“Thou shalt never have an opportunity to do so,” said the Countess.—“Look at him, Janet. He is fairly dressed, hath the outside of a gentleman, and hither he came to persuade me it was my lord’s pleasure—nay, more, my wedded lord’s commands—that I should go with him to Kenilworth, and before the Queen and nobles, and in presence of my own wedded lord, that I should acknowledge him—him there—that very cloak-brushing, shoe-cleaning fellow—him there, my lord’s lackey, for my liege lord and husband; furnishing against myself, Great God! whenever I was to vindicate my right and my rank, such weapons as would hew my just claim from the root, and destroy my character to be regarded as an honourable matron of the English nobility!”
“You hear her, Foster, and you, young maiden, hear this lady,” answered Varney, taking advantage of the pause which the Countess had made in her charge, more for lack of breath than for lack of matter—“you hear that her heat only objects to me the course which our good lord, for the purpose to keep certain matters secret, suggests in the very letter which she holds in her hands.”
Foster here attempted to interfere with a face of authority, which he thought became the charge entrusted to him, “Nay, lady, I must needs say you are over-hasty in this. Such deceit is not utterly to be condemned when practised for a righteous end I and thus even the patriarch Abraham feigned Sarah to be his sister when they went down to Egypt.”
“Ay, sir,” answered the Countess; “but God rebuked that deceit even in the father of His chosen people, by the mouth of the heathen Pharaoh. Out upon you, that will read Scripture only to copy those things which are held out to us as warnings, not as examples!”
“But Sarah disputed not the will of her husband, an it be your pleasure,” said Foster, in reply, “but did as Abraham commanded, calling herself his sister, that it might be well with her husband for her sake, and that his soul might live because of her beauty.”
“Now, so Heaven pardon me my useless anger,” answered the Countess, “thou art as daring a hypocrite as yonder fellow is an impudent deceiver! Never will I believe that the noble Dudley gave countenance to so dastardly, so dishonourable a plan. Thus I tread on his infamy, if indeed it be, and thus destroy its remembrance for ever!”

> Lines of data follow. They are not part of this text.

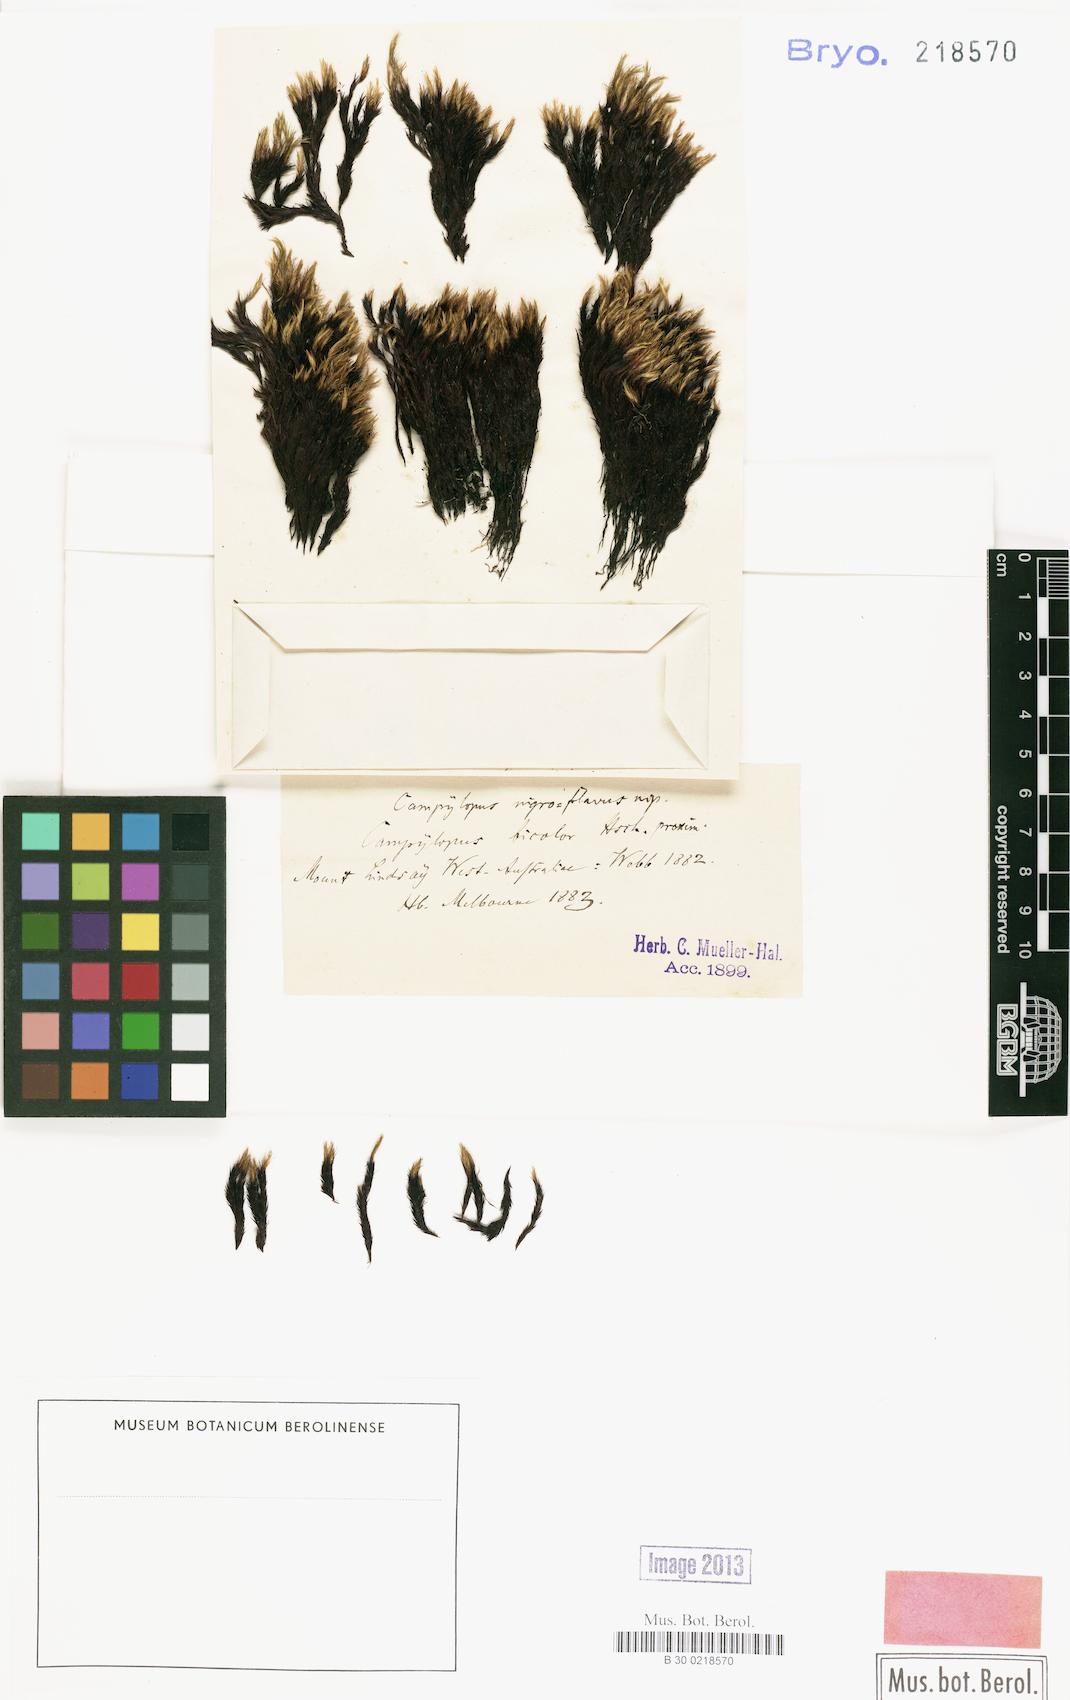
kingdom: Plantae
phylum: Bryophyta
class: Bryopsida
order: Dicranales
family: Leucobryaceae
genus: Campylopus
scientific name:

So saying, she tore in pieces Leicester’s letter, and stamped, in the extremity of impatience, as if she would have annihilated the minute fragments into which she had rent it.
“Bear witness,” said Varney, collecting himself, “she hath torn my lord’s letter, in order to burden me with the scheme of his devising; and although it promises nought but danger and trouble to me, she would lay it to my charge, as if I had any purpose of mine own in it.”
“Thou liest, thou treacherous slave!” said the Countess in spite of Janet’s attempts to keep her silent, in the sad foresight that her vehemence might only furnish arms against herself—“thou liest,” she continued.—“Let me go, Janet—were it the last word I have to speak, he lies. He had his own foul ends to seek; and broader he would have displayed them had my passion permitted me to preserve the silence which at first encouraged him to unfold his vile projects.”